President Donald Trump scratched the contraceptive and abortifacient mandate, aligning the views of the government and the Christian universities. Nevertheless, the schools still needed legal protection because a future president could reverse Trump’s decision, Baylor said.
In addition, Trump’s decision has already been challenged in court and blocked by federal judges. “Therefore, the rules, at present, don’t provide anyone any protection,” Baylor said.
The ruling caps a long legal battle for Mid-America Christian University, Oklahoma Baptist University, Oklahoma Wesleyan University and Southern Nazarene University. The year after their 2013 filing, the Supreme Court ruled that Hobby Lobby and other privately owned corporations did not have to provide employees with the medications they opposed. But in 2015, the 10th U.S. Circuit Court of Appeals ruled against the Christian colleges.
The universities, represented by Alliance Defending Freedom, appealed the decision to the Supreme Court. When justices saw that the universities may be able to compromise with the Obama administration, they sent the case back to lower courts, but the sides could not reach a settlement. The case was taken up again in U.S. District Court, and this time the schools won. —Emma Dill
Creeping definitions
The Michigan Civil Rights Commission took steps this week that could subject Christian bakers, florists, and other professionals to legal challenges similar to that faced by Jack Phillips in the Masterpiece Cakeshop case.
In Phillips’ case, the Colorado Civil Rights Commission tried punish him for objecting to making a wedding cake for a same-sex couple because of his Biblical beliefs about marriage. In Michigan, the Civil Rights Commission voted 5-1 to broaden the interpretation of the Elliott-Larsen Civil Rights Act to extend anti-discrimination protection to individuals based on sexual orientation and gender identity. LGBT residents can now bring anti-discrimination suits on housing, public accommodations, public services, employment, and educational facilities.
“It is perfectly clear that statutes prohibiting ‘sex discrimination’ were enacted to prohibit discrimination on the basis of biological sex—that is, discrimination against women because they are biologically female or against men because they are biologically male,” said Peter Sprigg, senior fellow with the Family Research Council. “Both ‘sexual orientation’ and ‘gender identity’ are categorically different from ‘sex,’ and therefore are not encompassed by such statutes.”
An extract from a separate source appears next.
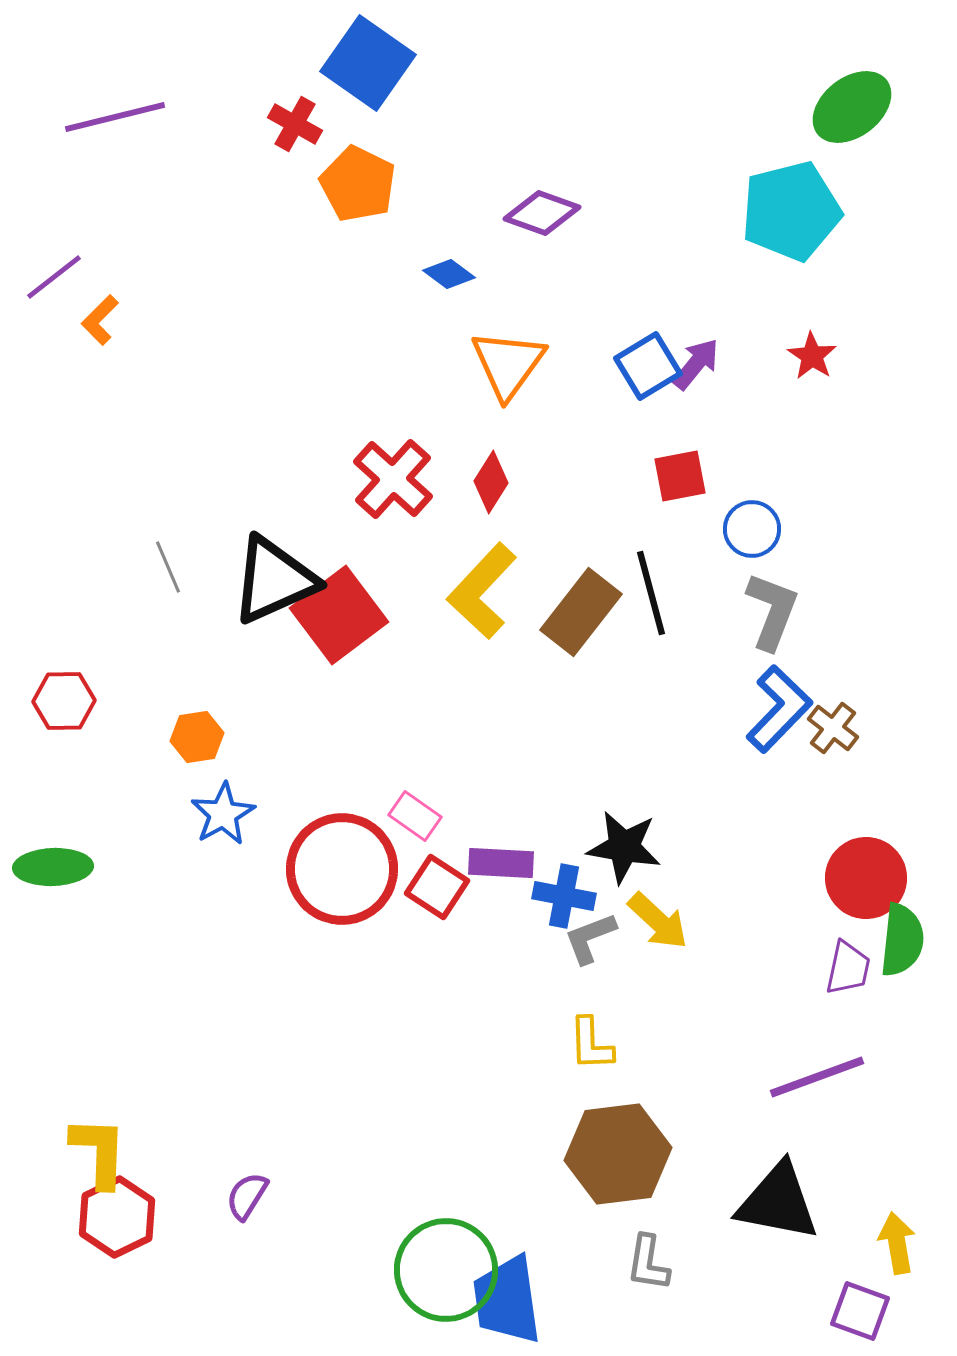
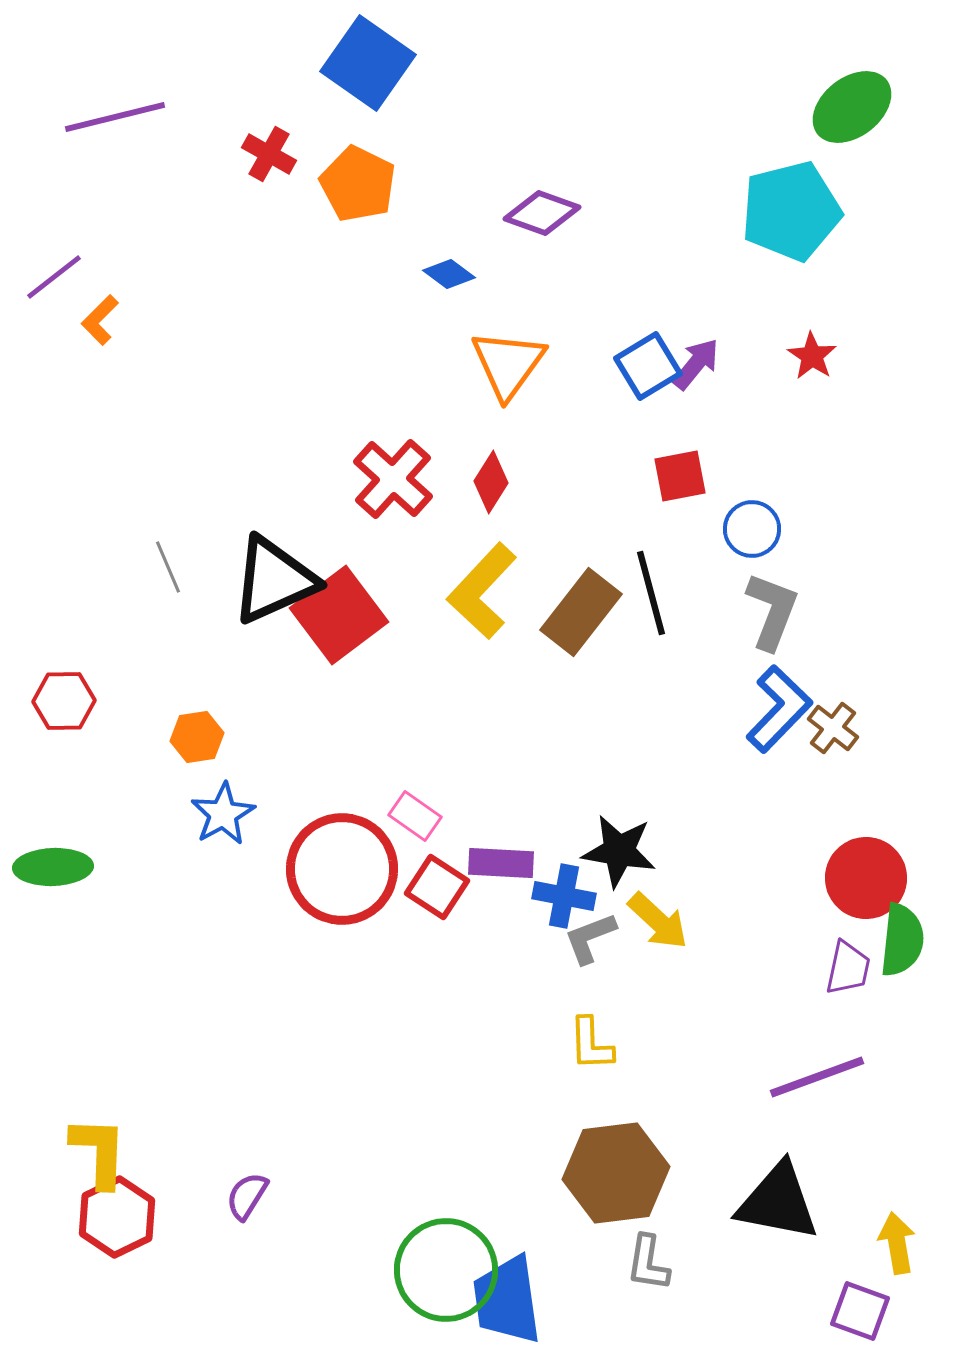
red cross at (295, 124): moved 26 px left, 30 px down
black star at (624, 847): moved 5 px left, 4 px down
brown hexagon at (618, 1154): moved 2 px left, 19 px down
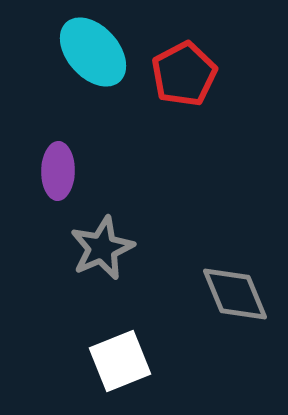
Sprigg noted that Congress and several state legislatures have rejected such claims. He said the Michigan Civil Rights Commission’s expansion of the act posed a danger to governmental checks and balances: “Anyone who supports a constitutional system of separation of powers should oppose this action.” —Sarah-Marie Hoduski
On appeal
The Virginia school district ordered to allow a transgender teen to access the boys restroom has appealed the federal judge’s decision. Gloucester County School Board said in a court filing Friday that the 4th U.S. Circuit Court of Appeals should decide the case. The school board also says the case is moot because the student in question, Gavin Grimm, graduated in June 2017. Lawyers for the board argued in the filing the law should be interpreted to say “that when separating boys and girls on the basis of sex in restrooms and similar facilities, schools may rely on the physiological differences between males and females rather than students’ gender identity.” —L.L.